The afternoon light was fading. She stopped, panting, and turned around. She fumbled her phone out and checked the time, and gasped. It was later than it should’ve been; somehow she had lost an entire hour. Part of the enchantment? Could they have stood in that kiss for an hour?

Whatever the explanation, twilight had arrived. Which of course meant…

“Sky-eye…” The rasping voice from above turned her name into two singsong syllables.

“No,” she whispered.

“What have you done, sweet sister?” Redring’s voice said, closer. Others chuckled in the background, sinister and low.

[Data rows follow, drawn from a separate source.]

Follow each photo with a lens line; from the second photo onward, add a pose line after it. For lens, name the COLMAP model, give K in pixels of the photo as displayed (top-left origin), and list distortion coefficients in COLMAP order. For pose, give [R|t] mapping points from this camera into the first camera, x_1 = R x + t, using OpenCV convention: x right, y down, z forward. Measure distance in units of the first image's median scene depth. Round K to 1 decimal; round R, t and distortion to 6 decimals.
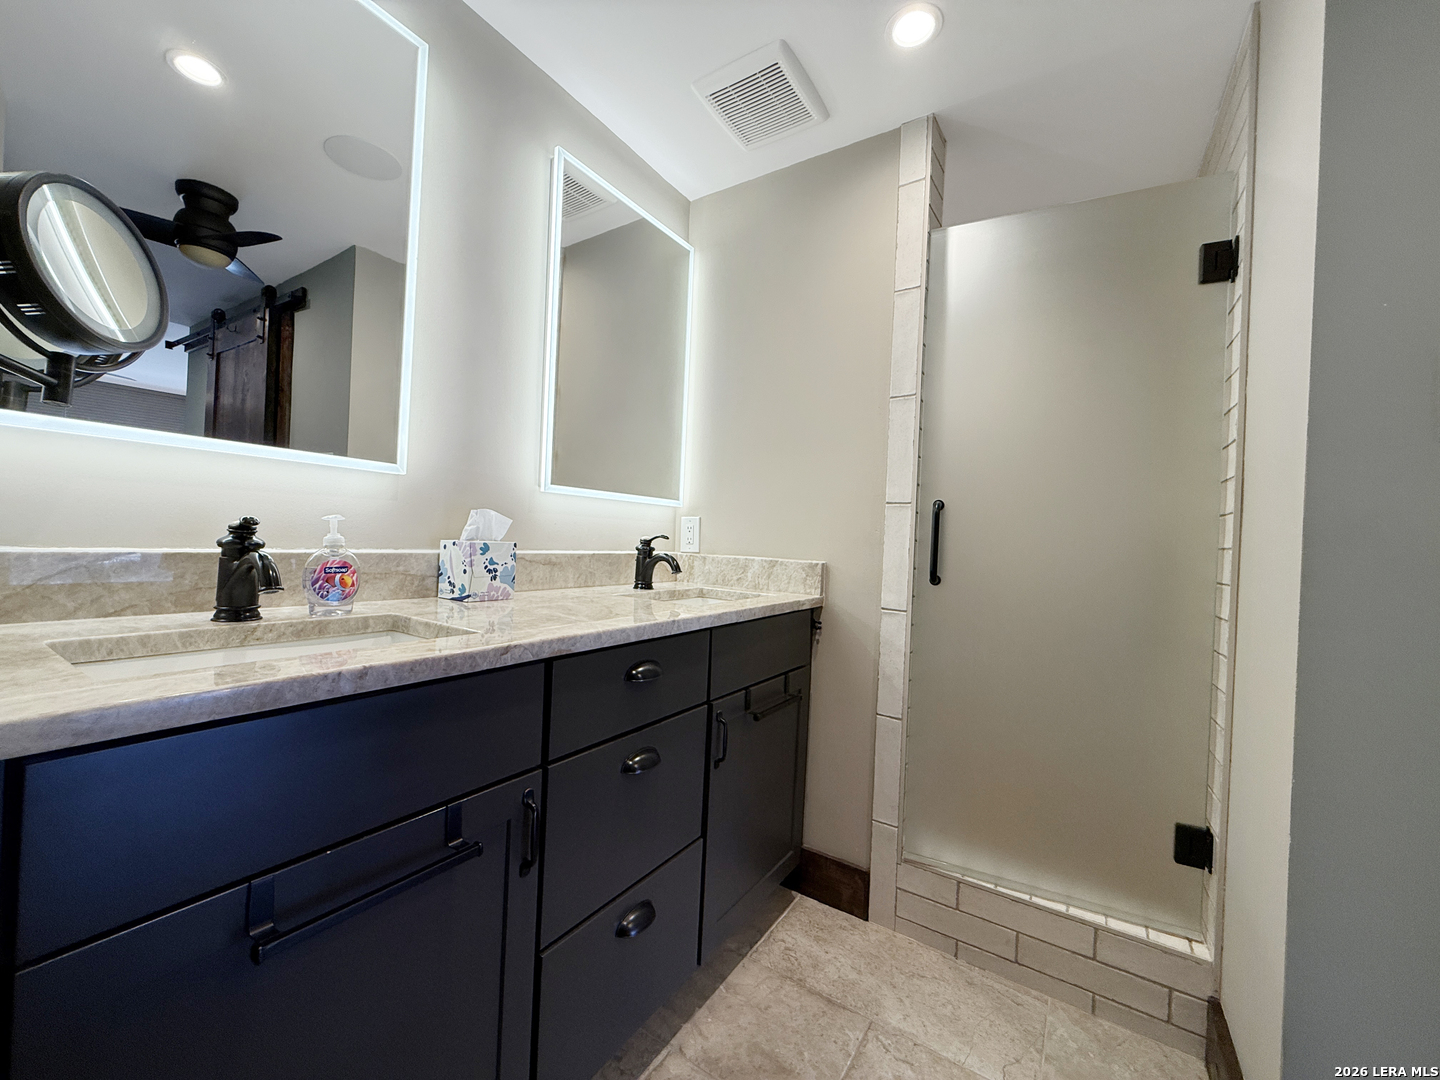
lens RADIAL K [[575.0, 0, 714.8], [0, 575.0, 539.1], [0, 0, 1]] dist [0.000045, 0.000204]
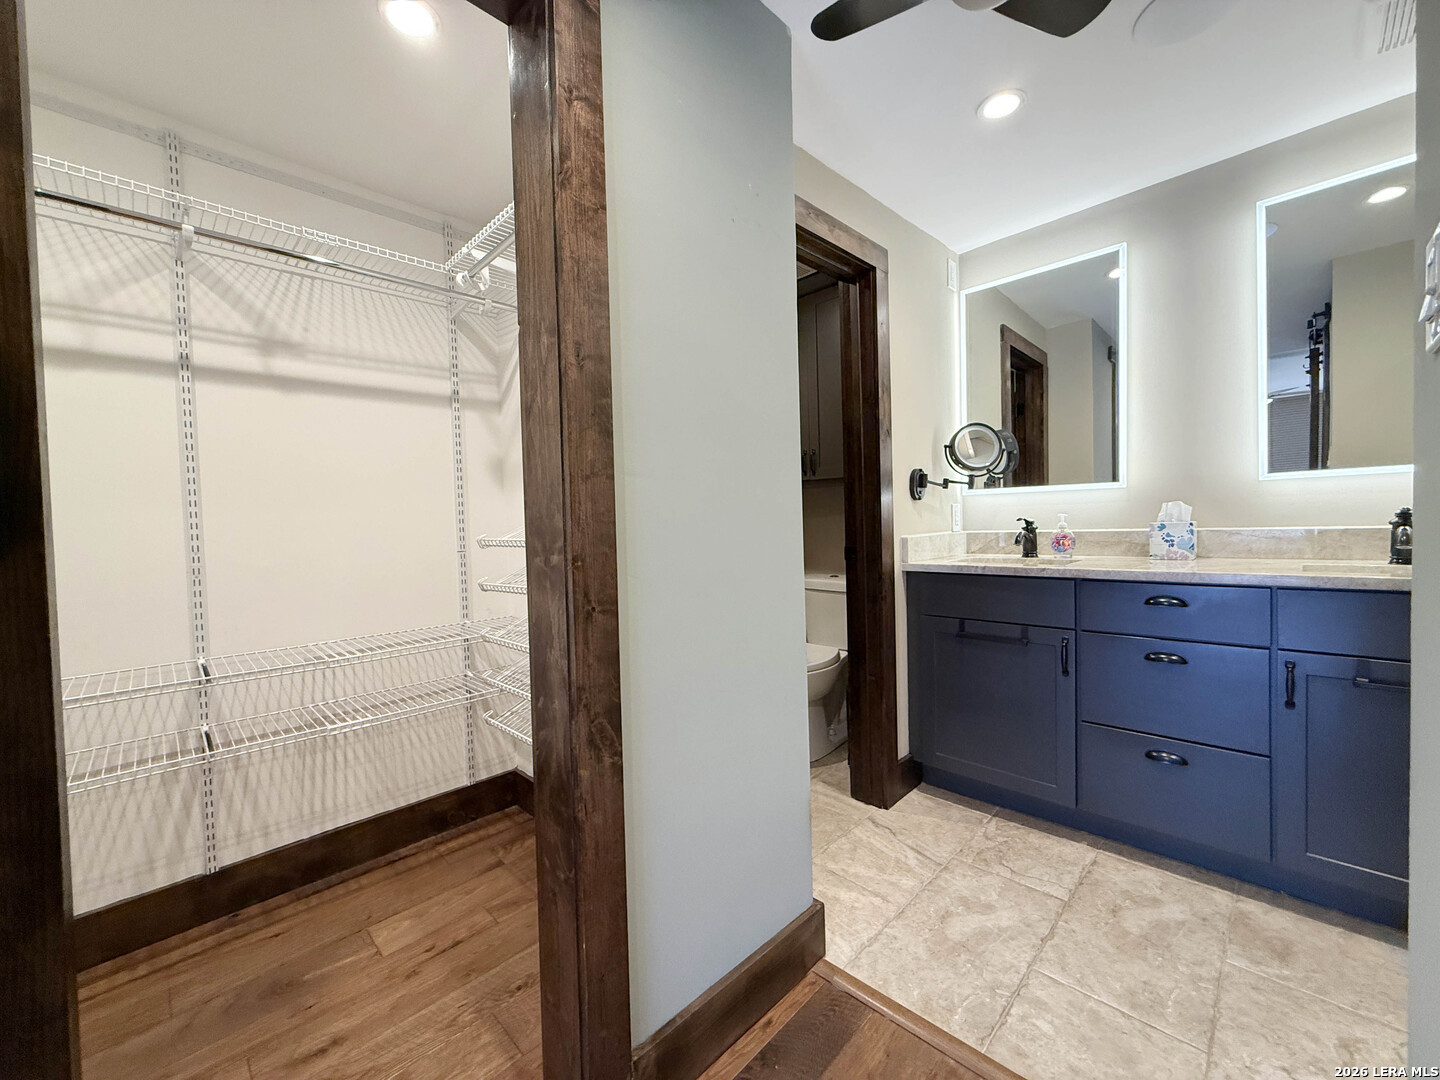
lens RADIAL K [[575.0, 0, 714.8], [0, 575.0, 539.1], [0, 0, 1]] dist [0.000045, 0.000204]
pose [[-0.207349, -0.008675, -0.978228, 1.382828], [0.021811, 0.999671, -0.013488, 0.043293], [0.978024, -0.024133, -0.207092, 0.106452]]
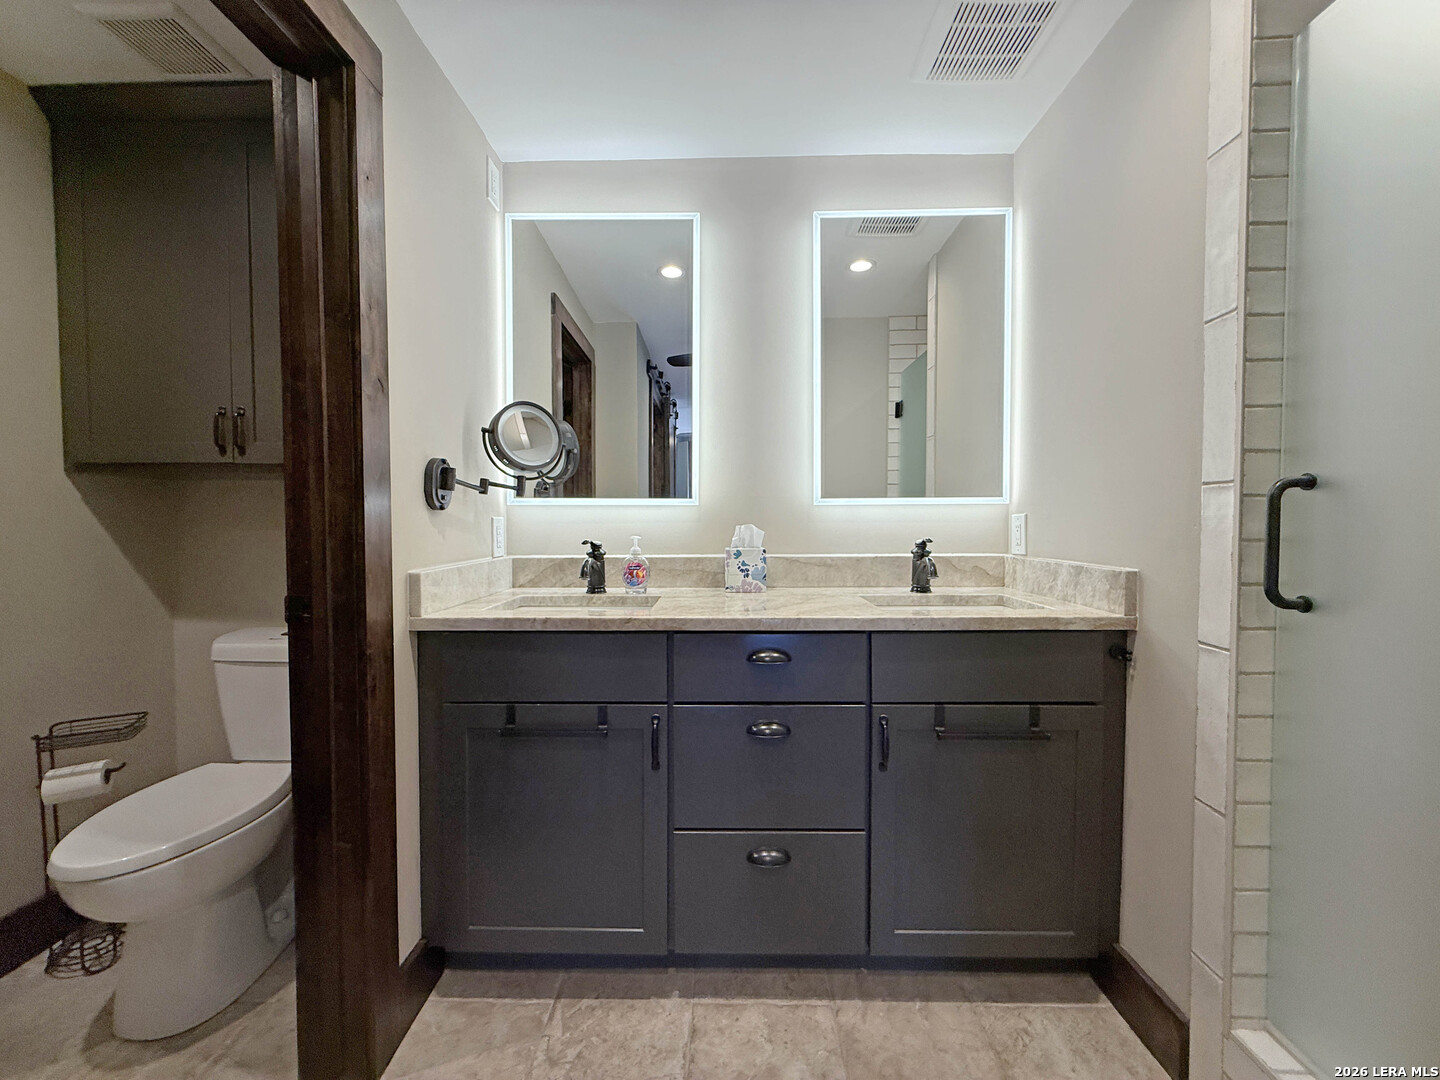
lens RADIAL K [[575.0, 0, 714.8], [0, 575.0, 539.1], [0, 0, 1]] dist [0.000045, 0.000204]
pose [[0.535906, -0.018523, -0.844074, 0.702779], [0.026425, 0.999637, -0.005159, -0.013049], [0.843864, -0.019540, 0.536201, 0.213031]]
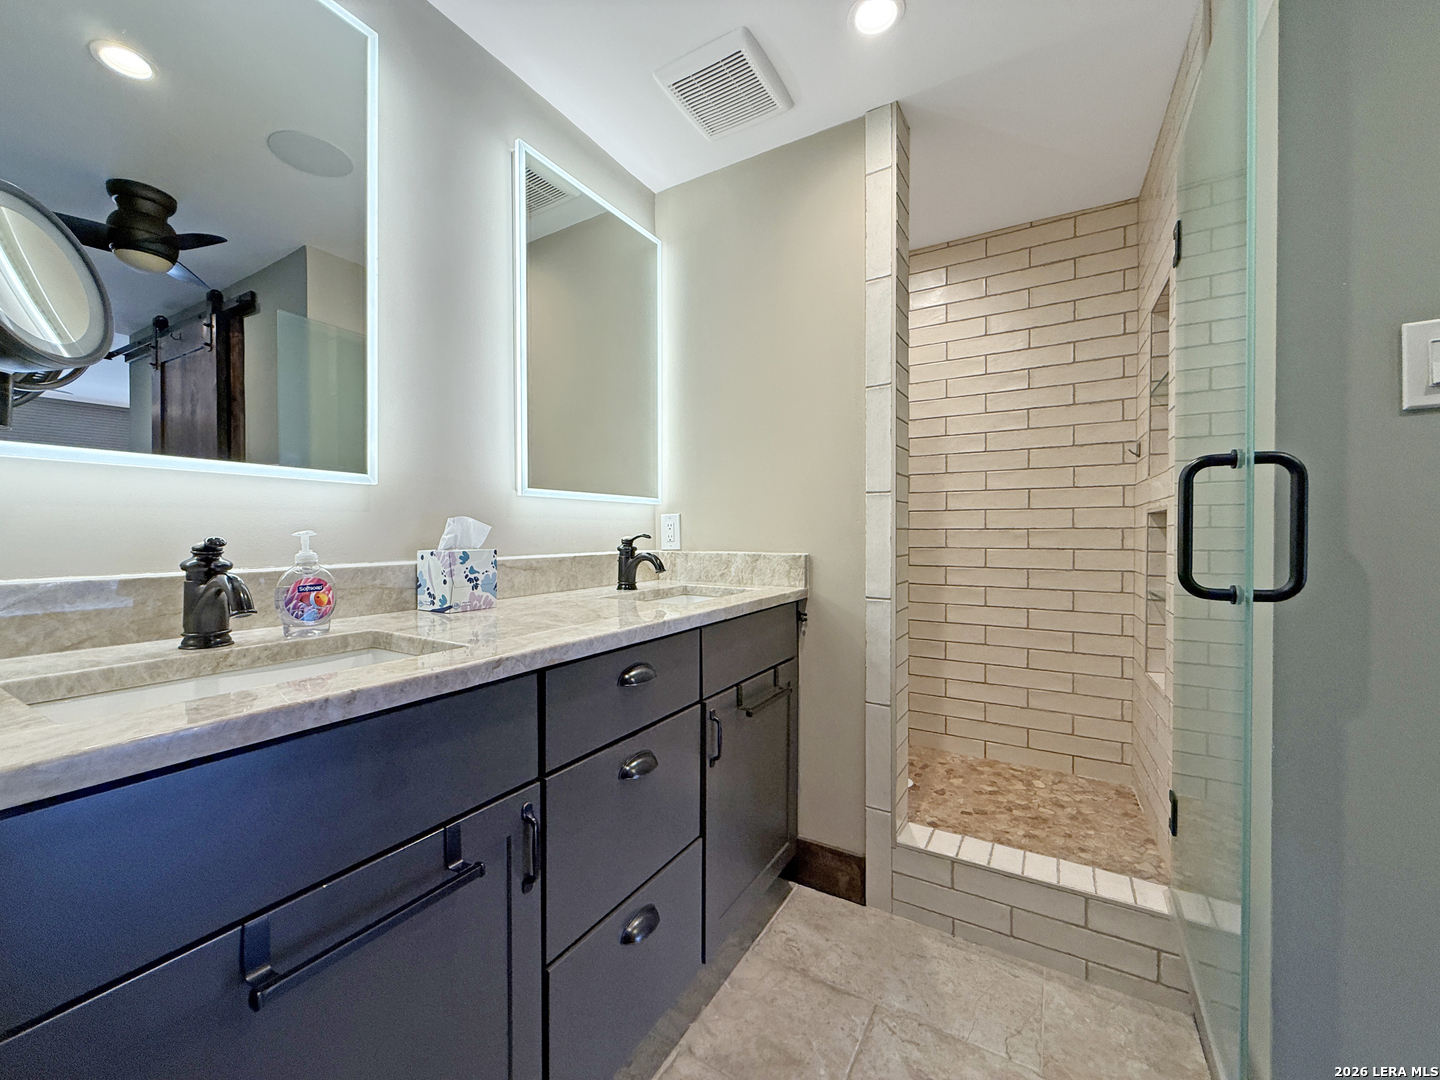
lens RADIAL K [[575.0, 0, 714.8], [0, 575.0, 539.1], [0, 0, 1]] dist [0.000045, 0.000204]
pose [[0.997925, -0.045179, 0.045886, -0.020179], [0.044622, 0.998918, 0.013090, -0.007942], [-0.046428, -0.011015, 0.998861, 0.009650]]
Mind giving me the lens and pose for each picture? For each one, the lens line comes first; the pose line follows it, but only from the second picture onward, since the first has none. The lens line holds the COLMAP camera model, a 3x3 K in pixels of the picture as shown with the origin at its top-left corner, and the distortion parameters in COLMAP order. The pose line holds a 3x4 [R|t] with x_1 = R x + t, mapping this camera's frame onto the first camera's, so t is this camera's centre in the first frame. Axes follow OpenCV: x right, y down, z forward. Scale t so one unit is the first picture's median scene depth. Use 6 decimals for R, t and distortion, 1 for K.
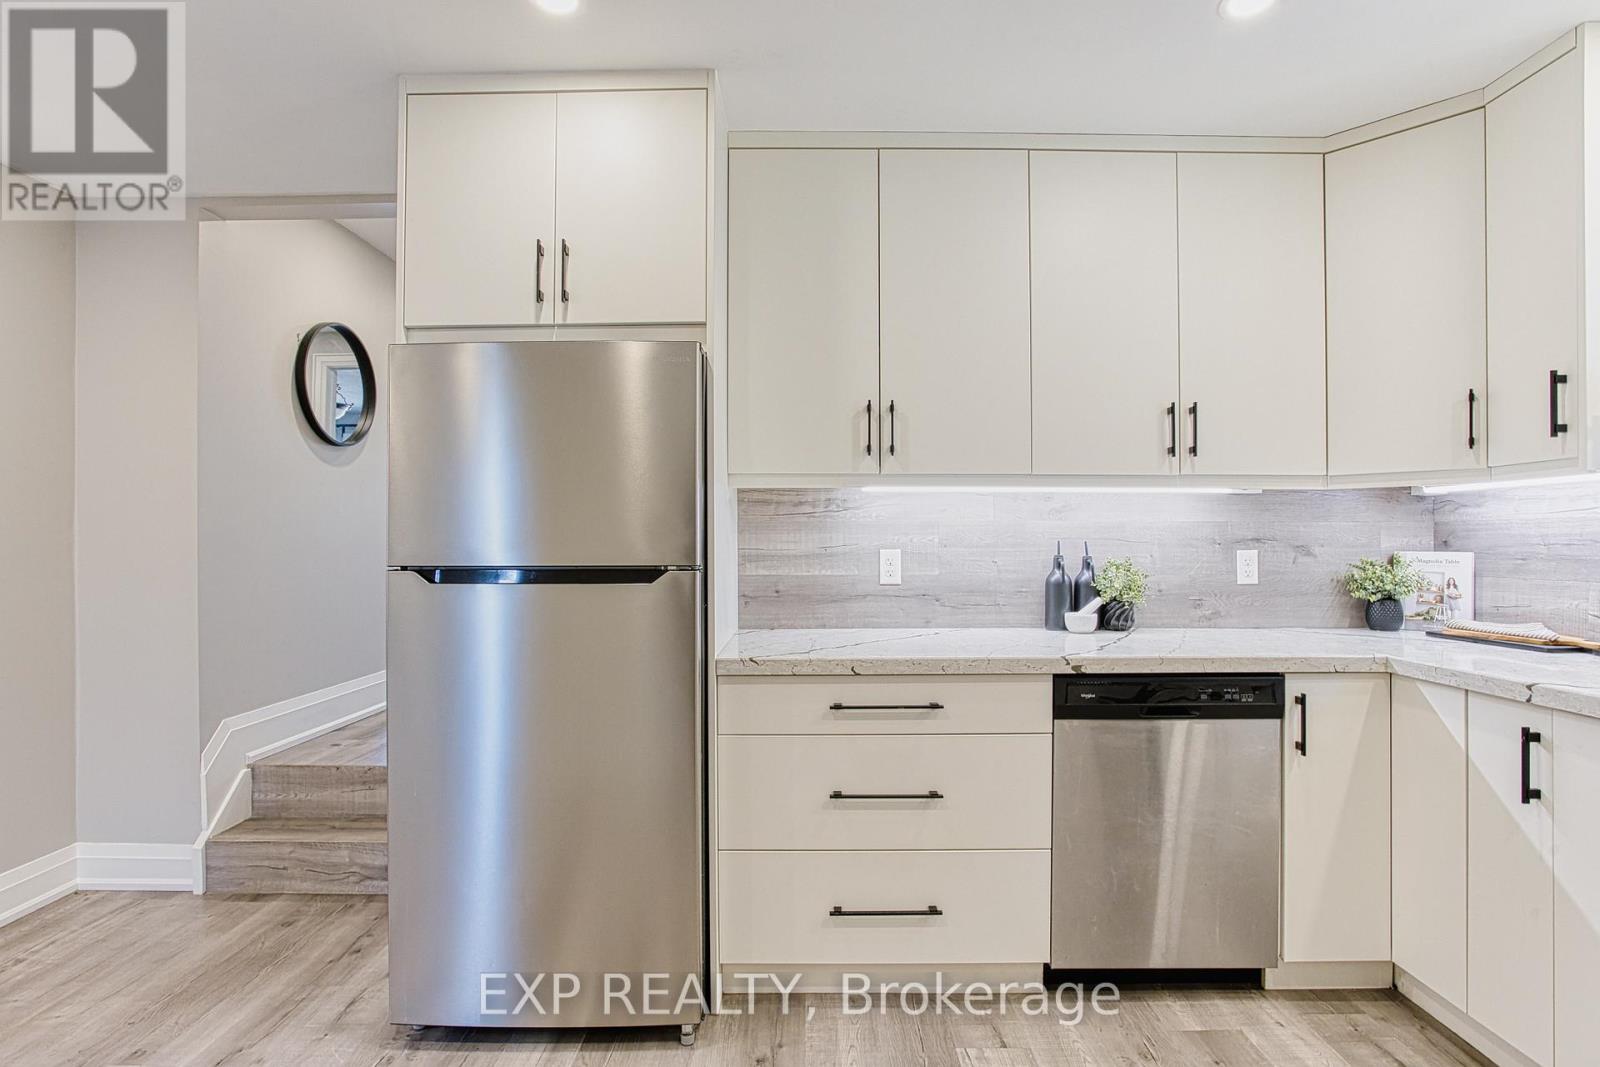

Though ninety-five percent of everything in her longed to approach the voice, reach her arms up to the trees, accept the invitation, accept even the fruit, she squeezed her eyes shut and clung to the five percent. That still belonged to herself, to the human world, maybe even partly to the stranger whose warm body she could still feel upon her own.

“No,” she said.

“Come in and talk to us.”

“No!” She opened her eyes, pivoted, and took off running again, down the slope, back toward town.

“What…have…you…done?” The voice reverberated behind her, furious now.

Skye faltered, turned around like a child seeking her mother, then caught herself and spun toward home again.

“You will weaken. You will be back,” Redring called. “And he will follow you, and be ours too.”

She broke free of the forest, raced over the railroad berm, and sprinted across the grass. She was almost sobbing when she reached her gate, its peeling white boards standing out in the twilight.

“Skye!” It was Livy this time, sounding scared and relieved. Her sister jogged down the concrete steps from the house. The screen door banged shut behind her. “Where were you?”

Skye shot into the garden, shut the gate behind her, and wilted back against it, nearly fainting from exertion. “Walk,” she managed.

“You were taking a walk?” Livy planted her hands on her hips. She was breathing fast too, like she was just coming down off a panic. “Are you okay?”

Skye nodded.

“You need to leave a note, or text me or something. Can you at least do that? I was worried.”

Skye bowed her head, eyes closed. Her heart still galloped, blood circulating dizzily through her.

“Look, I’m sorry.” Livy’s hand settled on Skye’s arm. “It’s fine if you want to go for walks. I just get worried if you don’t let me know, all right?”